Criada em 1999 por músicos como Luciana Rabello, Pedro Amorim, Celsinho Silva e Isabel Nogueira, a Casa do Choro é o centro mais importante de preservação e difusão do choro, um dos ritmos fundadores da identidade musical do Rio. Surgido no fim do século XIX, o choro mistura polca, maxixe, lundu e modinha em uma linguagem virtuosa marcada pelo improviso e pela alegria. Foi chamado de jazz brasileiro tanto pela liberdade criativa quanto pela complexidade harmônica que influenciou, inclusive, músicos de jazz fora do país.

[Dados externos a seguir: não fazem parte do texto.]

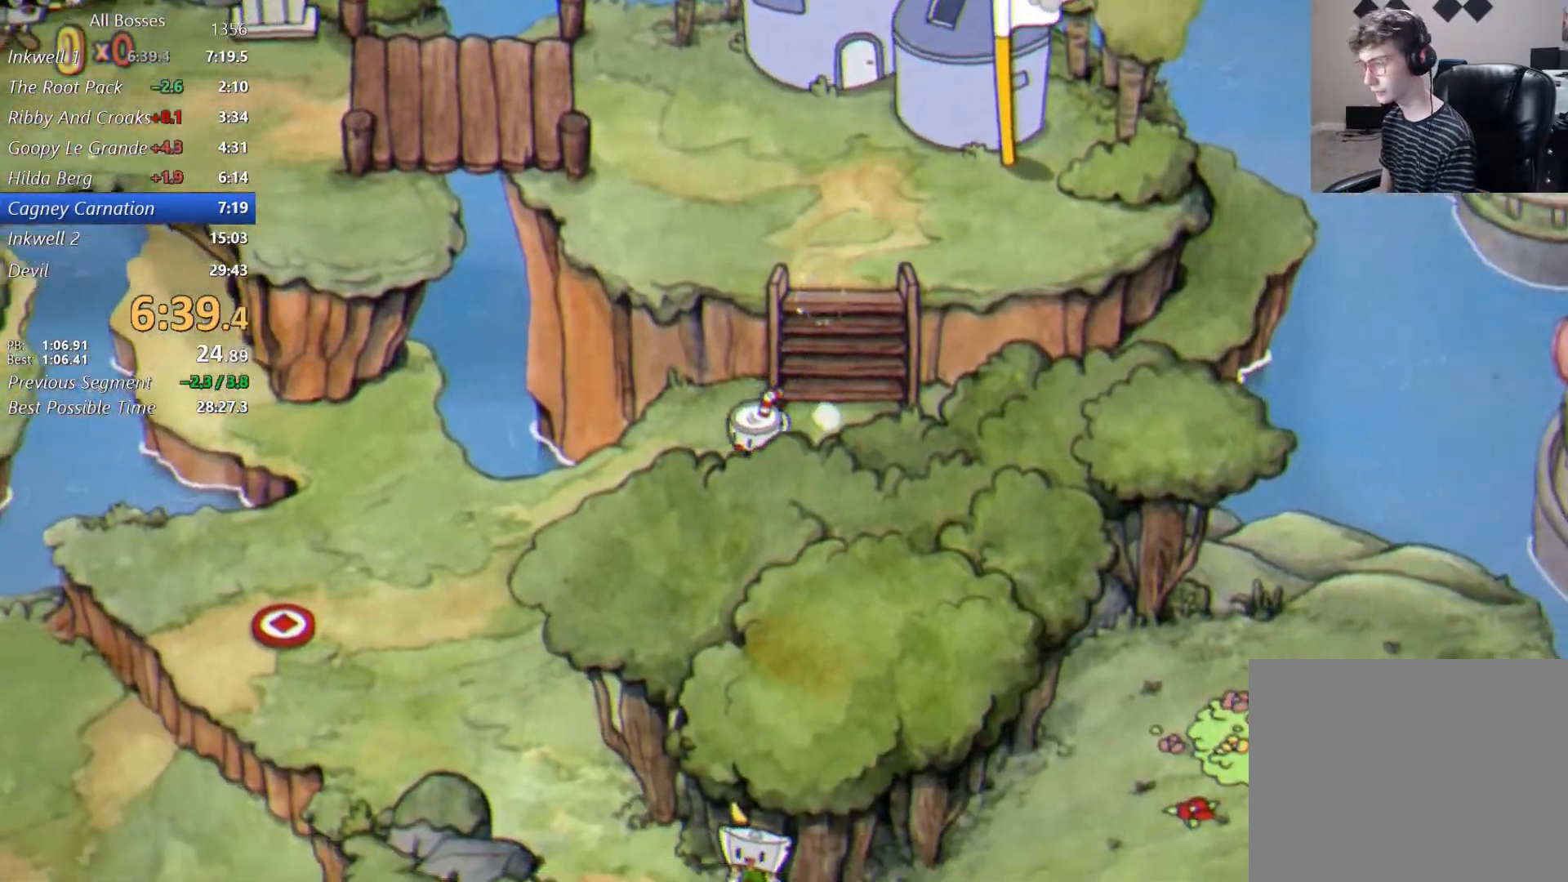
{"buttons": [], "left_stick": "down-left", "right_stick": "center", "events": []}
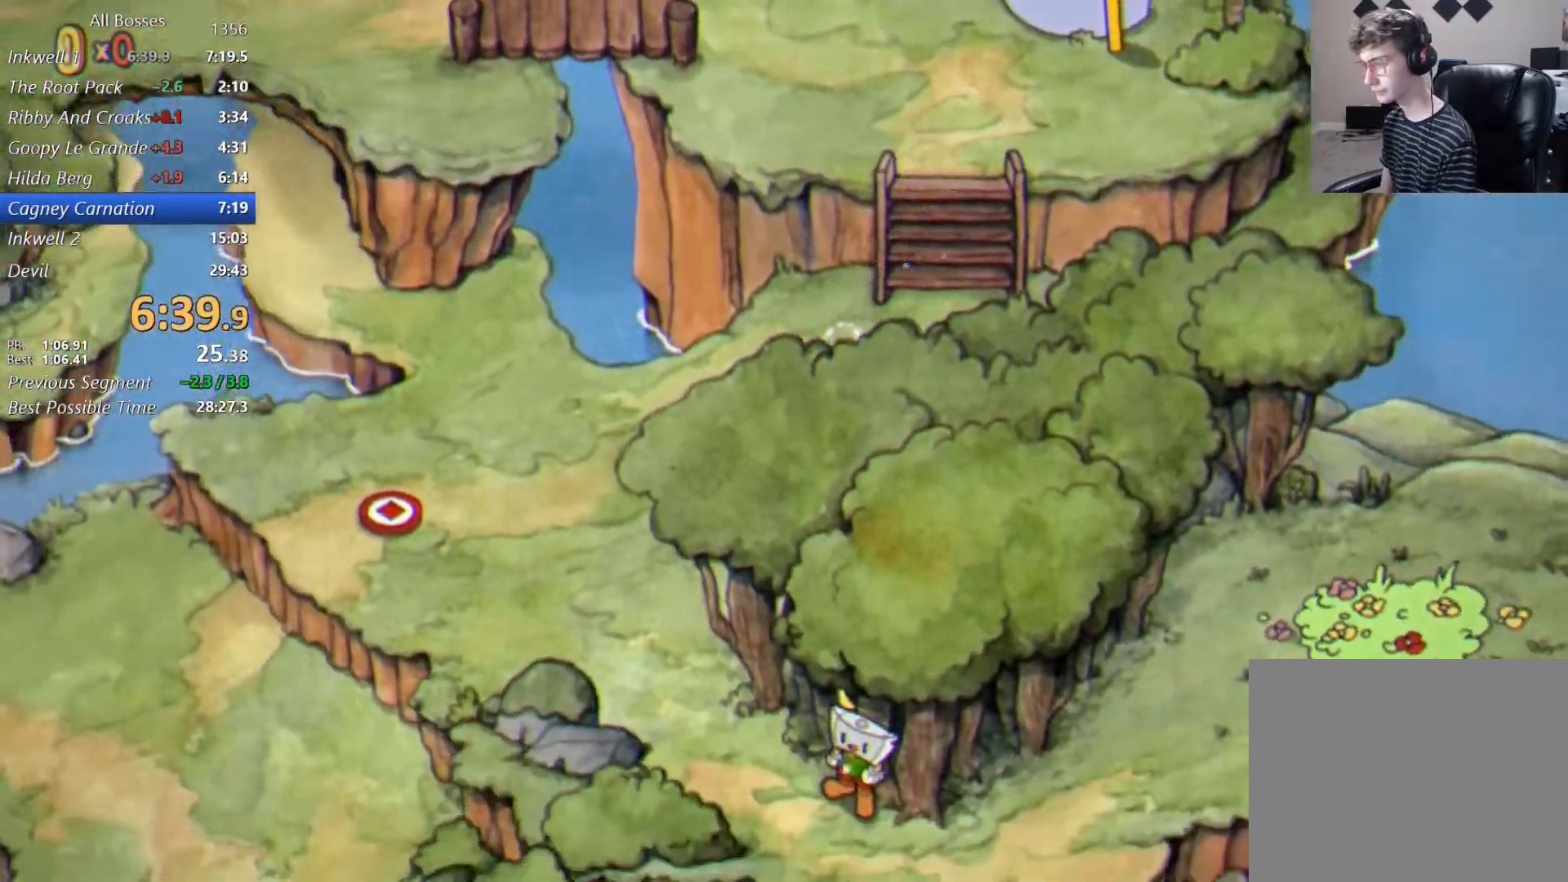
{"buttons": [], "left_stick": "down", "right_stick": "center", "events": [[333, "left_stick", "down"]]}
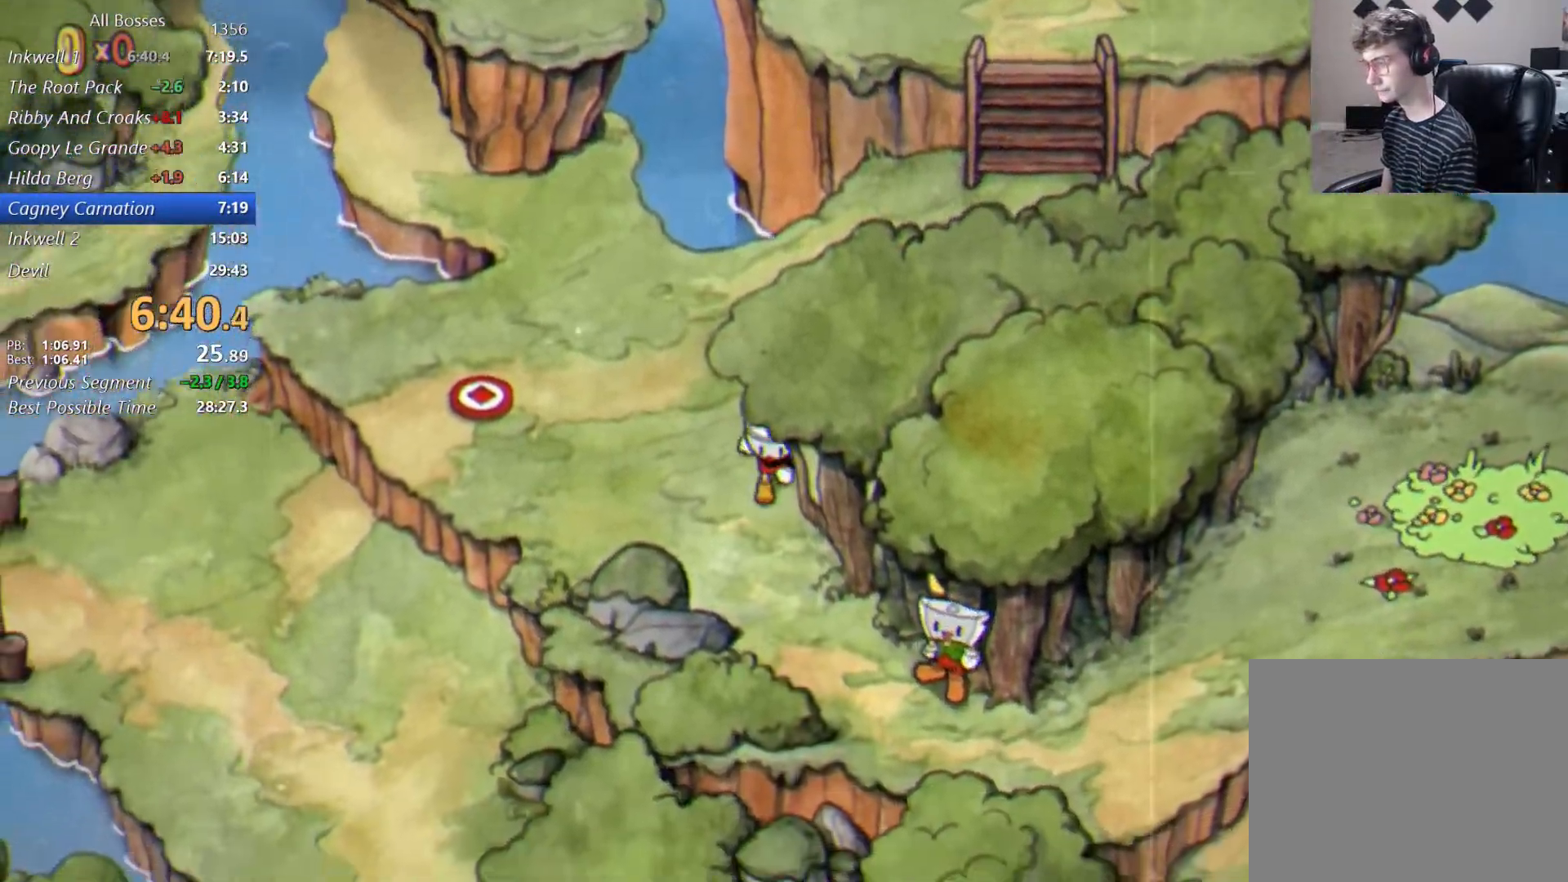
{"buttons": [], "left_stick": "down-right", "right_stick": "center", "events": [[400, "left_stick", "down-right"]]}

Pixinguinha é a figura mais decisiva dessa história. Como compositor, arranjador, flautista e depois saxofonista, Pixinguinha levou o choro a um outro patamar de sofisticação. Incorporou elementos do jazz, ampliou as possibilidades harmônicas, trouxe novas formas de fraseado e abriu caminhos que influenciaram músicos no Brasil e no exterior, levando o gênero a palcos internacionais. Carinhoso se tornou uma das músicas brasileiras mais conhecidas do mundo, gravada por artistas de diferentes estilos e idiomas. Mas o legado de Pixinguinha vai muito além de um hit: peças como Lamentos, Ingênuo, Vou Vivendo e Rosa moldaram a linguagem instrumental brasileira e influenciaram diretamente o surgimento da Bossa Nova, do samba-jazz e até do jazz latino.

A Casa do Choro mantém vivo esse legado. O espaço promove formação de músicos, catalogação de acervo, rodas, concertos e encontros que unem tradição e renovação. Por ali passam nomes como Hamilton de Holanda, Yamandu Costa e jovens instrumentistas que seguem expandindo o choro para novas gerações. Um lugar essencial para entender a música do Rio.